Why The Dutch Don’t Like Americans, And How It Isn’t That Bad

I have been thinking about this one for a while. There is somewhat of an anti-American sentiment in The Netherlands. It’s not Iran-bad, but Americans are viewed as ignorant, self-centered, arrogant and overly proud of a country that is, viewed from European standards, run poorly on social standards. Politically, I agree with some of those (especially the last one). Best example?

I’ll be the first to agree that Amsterdam isn’t the most holy place in The Netherlands. The thing I hate most about Amsterdam are the American tourists though. Also, saying Dutch statistics are different from American ones is the least sensible way of tackling the numbers presented. But just as Amsterdam is in no way a reflection of The Netherlands (let alone the Dutch), Bill ‘statistics’ O’Reilly is nowhere near the average person I would have a conversation with. Screaming idiots are not necessarily American.

A Dutch screaming idiot. National pride on tv.

Personally, I feel there is no difference between Americans and Dutch people. For one thing, the amount of annoying, shouting, old men on television that make one feel ashamed of ones country are to be found all over the world. Most of the conversations I have had with people about politics, American culture or Europe are far from the stereotypes reflected in the sentiment. As someone who is interested in people and culture, meeting open-minded people is a joy that is easier to accomplish in the States (being a stranger will help).
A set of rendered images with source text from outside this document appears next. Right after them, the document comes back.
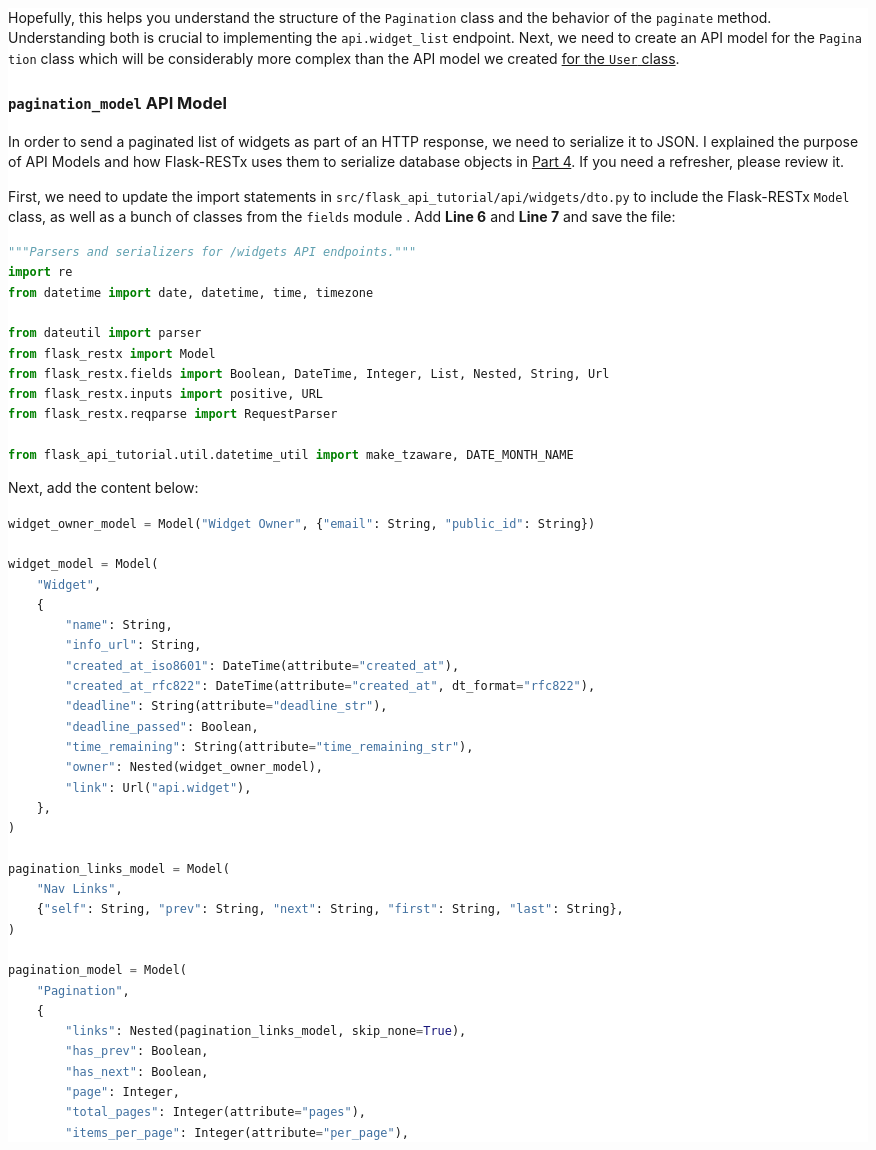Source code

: Hopefully, this helps you understand the structure of the `Pagination` class and the behavior of the `paginate` method. Understanding both is crucial to implementing the `api.widget_list` endpoint. Next, we need to create an API model for the `Pagination` class which will be considerably more complex than the API model we created <a href="/series/flask-api-tutorial/part-4/#user-model-api-model">for the `User` class</a>.

### `pagination_model` API Model

In order to send a paginated list of widgets as part of an HTTP response, we need to serialize it to JSON. I explained the purpose of API Models and how Flask-RESTx uses them to serialize database objects in <a href="/series/flask-api-tutorial/part-4/#user_model-api-model">Part 4</a>. If you need a refresher, please review it.

First, we need to update the import statements in `src/flask_api_tutorial/api/widgets/dto.py` to include the Flask-RESTx `Model` class, as well as a bunch of classes from the `fields` module . Add **Line 6** and **Line 7** and save the file:

```python {linenos=table,hl_lines=["6-7"]}
"""Parsers and serializers for /widgets API endpoints."""
import re
from datetime import date, datetime, time, timezone

from dateutil import parser
from flask_restx import Model
from flask_restx.fields import Boolean, DateTime, Integer, List, Nested, String, Url
from flask_restx.inputs import positive, URL
from flask_restx.reqparse import RequestParser

from flask_api_tutorial.util.datetime_util import make_tzaware, DATE_MONTH_NAME

```

Next, add the content below:

```python {linenos=table,linenostart=78}
widget_owner_model = Model("Widget Owner", {"email": String, "public_id": String})

widget_model = Model(
    "Widget",
    {
        "name": String,
        "info_url": String,
        "created_at_iso8601": DateTime(attribute="created_at"),
        "created_at_rfc822": DateTime(attribute="created_at", dt_format="rfc822"),
        "deadline": String(attribute="deadline_str"),
        "deadline_passed": Boolean,
        "time_remaining": String(attribute="time_remaining_str"),
        "owner": Nested(widget_owner_model),
        "link": Url("api.widget"),
    },
)

pagination_links_model = Model(
    "Nav Links",
    {"self": String, "prev": String, "next": String, "first": String, "last": String},
)

pagination_model = Model(
    "Pagination",
    {
        "links": Nested(pagination_links_model, skip_none=True),
        "has_prev": Boolean,
        "has_next": Boolean,
        "page": Integer,
        "total_pages": Integer(attribute="pages"),
        "items_per_page": Integer(attribute="per_page"),
```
People pointing fingers, being descending towards others and seeing their own ways or culture as superior are equally divided among both sides of the ocean (not in numbers, but in percentages, mr. O’Reilly). It’s the old story that keeps getting back at you: keeping prejudices alive is based on a lack of knowledge (add final O’Reilly joke here) and a narrow view.


10 thoughts on “Why The Dutch Don’t Like Americans, And How It Isn’t That Bad

  1. Your post reminds of our trips to China and observing what made Americans different from the Chinese. What the Chinese noticed was how fat most Americans were and our noses – they called us ‘big noses’.
    My name is Wim which i was given by my mother at the suggestion of her grandmother (we called her Omoe) who was Dutch. She and my great-grandfather (we called him Opie) were from Boskoop. They came to the US right before WW1. We suspect he was a draft dodger.
    And speaking of big noses – my Dutch grandfather and his father had HUGE noses – legendary. It must have been a recessive gene though because no one has every matched them.
    Your blog looks interesting.

    • It’s so funny to hear from people that have Dutch ancestors. You’re more than welcome to my blog. Boskoop actually isn’t that far from where I live, so I know that. Your name sounds very Dutch, I have a few of Wims in my family as well. Again, feel welcome and I’m glad you think it looks interesting here.
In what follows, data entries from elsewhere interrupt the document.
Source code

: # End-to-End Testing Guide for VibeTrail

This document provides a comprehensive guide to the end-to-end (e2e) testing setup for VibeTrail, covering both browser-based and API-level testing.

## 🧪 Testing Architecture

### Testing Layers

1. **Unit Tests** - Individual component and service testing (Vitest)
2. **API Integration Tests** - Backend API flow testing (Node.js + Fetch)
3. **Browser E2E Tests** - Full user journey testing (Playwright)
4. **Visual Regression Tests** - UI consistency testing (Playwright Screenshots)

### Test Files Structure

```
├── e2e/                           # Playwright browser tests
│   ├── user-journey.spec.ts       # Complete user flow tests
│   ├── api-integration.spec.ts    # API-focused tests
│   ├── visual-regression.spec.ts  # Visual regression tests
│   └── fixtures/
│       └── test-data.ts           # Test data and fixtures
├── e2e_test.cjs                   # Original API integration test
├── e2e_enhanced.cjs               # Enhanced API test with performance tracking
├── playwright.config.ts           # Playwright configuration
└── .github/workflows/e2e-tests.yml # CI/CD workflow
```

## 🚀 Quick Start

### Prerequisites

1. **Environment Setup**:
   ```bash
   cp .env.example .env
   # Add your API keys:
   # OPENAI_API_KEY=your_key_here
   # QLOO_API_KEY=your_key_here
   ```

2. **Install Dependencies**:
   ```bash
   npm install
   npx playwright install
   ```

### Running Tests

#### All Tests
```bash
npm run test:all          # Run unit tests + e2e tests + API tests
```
  2. You know, only recently have I started to really pay attention to stereotypes about Americans and how true they really can be… If you don’t want to look past them. There definitely ARE self-absorbed, fat, idiotic people in this country, but I think you’d be hard pressed to make the argument that you’ll *only* find them here!
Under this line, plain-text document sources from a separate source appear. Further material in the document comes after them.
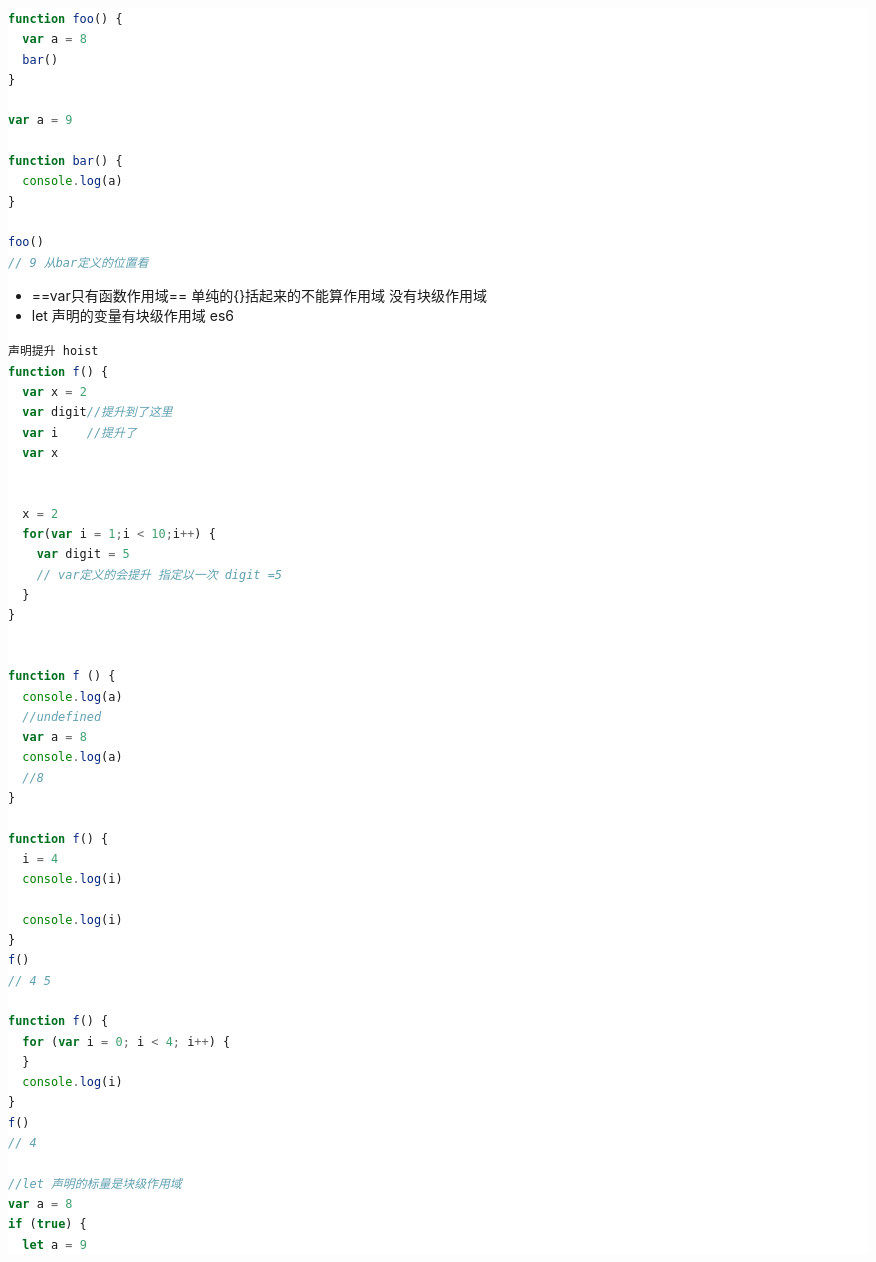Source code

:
 ```javascript
function foo() {
  var a = 8
  bar()
}

var a = 9

function bar() {
  console.log(a)
}

foo()
// 9 从bar定义的位置看
```

* ==var只有函数作用域== 单纯的{}括起来的不能算作用域  没有块级作用域
* let 声明的变量有块级作用域 es6

```javascript
声明提升 hoist
function f() {
  var x = 2
  var digit//提升到了这里
  var i    //提升了
  var x


  x = 2
  for(var i = 1;i < 10;i++) {
    var digit = 5
    // var定义的会提升 指定以一次 digit =5
  }
}


function f () {
  console.log(a)
  //undefined
  var a = 8
  console.log(a)
  //8
}

function f() {
  i = 4
  console.log(i)
   
  console.log(i)
}
f()
// 4 5

function f() {
  for (var i = 0; i < 4; i++) {
  }
  console.log(i)
}
f()
// 4

//let 声明的标量是块级作用域
var a = 8
if (true) {
  let a = 9
```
    • They can absolutely be true, I think stereotypes all have some truth, it’s the effort it takes to look behind them that can make the difference. Both ways, that is. And yes, those people are everywhere. Also, I think sticking to the believe those stereotypes are true for whole countries would make one self-absorbed and idiotic himself.

  3. Good point about prejudices! But sometimes it’s also a matter of luck – sometimes people only come across other people that are the living proof of a stereotype. And after that become absolutely sure that Nation A is all “like that” πŸ™‚

  4. Thank you for this post! I am so glad that visitors are able to look past the surface to see that we’re not like television! As somebody who has visited Europe and has lived in Berlin as an exchange student, I have to admit that I am often ashamed of the way many Americans behave abroad. When I was in Amsterdam, I saw many tourists behave as if it were some sort of hedonistic Disneyworld. Nothing was real, the locals were cast members, and everything was a ride for their enjoyment. Ugh. These people need to imagine how they would feel if somebody came to their home town and acted like that.

  5. What really ticks me off about the Dutch, and of course I am part Dutch on my mother’s side of the family is due to the fact they introduced slavery into the American colonies. And because of this the United State went through a 4 year period of a civil war between the states which cost this nation dearly. The Dutch have never apologized for bringing slavery onto our American shoreline.